Yazacaklarıma, 11 Mayıs Anneler Günü vesilesiyle hazırlık yapan firmalar bozulabilir... Hemen belirteyim: Benim derdim onlarla değil, Türkiye'deki anne-kadın algısıyla...
Bilhassa kentli orta sınıf bu tip tüketim günlerini seviyor: Anneler Günü, Babalar Günü, Sevgililer Günü... Tamam ama anneye nasıl bir hediye almalı?
Benim gördüğüm şu: Hediyelerin bir kısmını, annemiz için değil, kendimiz için alıyoruz. ("Kendimiz" derken, anneyle aynı evde yaşayan oğlunu, kızını, kocasını filan kastediyorum.)
Hediyelerin çoğu, annemizi daha çok çalıştırmak, daha çok terletmek, daha çok yormak için!
Birkaç örnek: Elektrik süpürgesi... Tencere seti... Ütü... Ütü masası... Dikiş makinesi... Tabak- çanak... Kahve makinesi... Mikser... Blender... Bulaşık makinesi... Elektrikli semaver...
Bu ve benzeri hediyeler annelere, "Çalışmaya devam" mesajı veriyor. "Ama bu aletlerin çoğu annenin hayatını kolaylaştırıyor" diyeceksiniz. Doğru ama onları almak için bu özel günü beklemeye ne gerek var?
Diyelim ki düdüklü tencere annenin mutfakta geçirdiği süreyi kısaltıyorsa, onu başka zaman da alabilirsiniz. Almalısınız.

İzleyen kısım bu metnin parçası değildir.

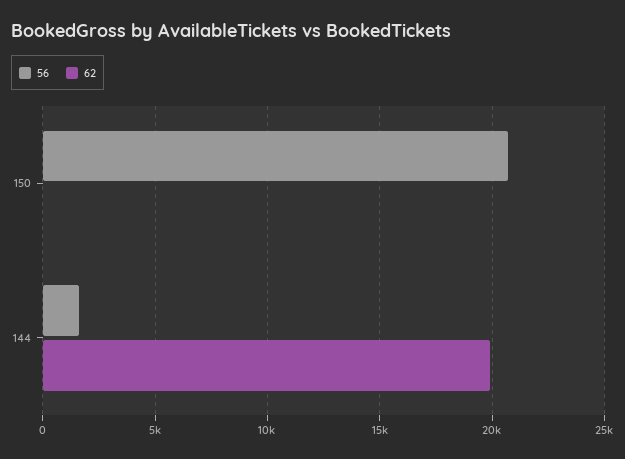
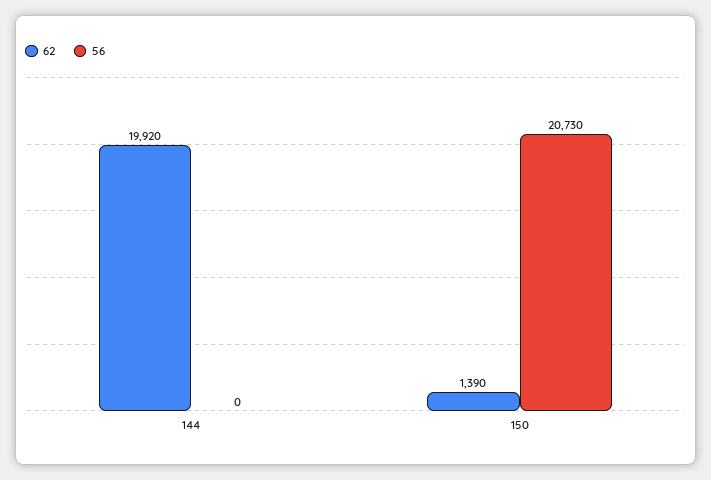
62, 150: 0 -> 1390
56, 144: 1500 -> 0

Çalışmayı çağrıştırmayan ama başkalarının ortak olduğu hediyeler var: Mesela televizyon... Kesinlikle bir kadın olan anneye has bir hediye değil.
Peki, ne almalı? Benim önerim şöyle: Annenizi en iyi siz tanıyorsunuz... Bir yıl boyunca nelere özlem çektiğini bilmeniz gerekir... Eğer annenizin sözlerine, yorumlarına, gıptayla anlattıklarına kulak veriyorsanız... Ne tür bir hediyenin onu mutlu edeceğini zaten çoktan anlamışsınızdır.
Yok eğer annenizi umursamıyorsanız. Size de zaten düdüklü tencere almak yaraşır.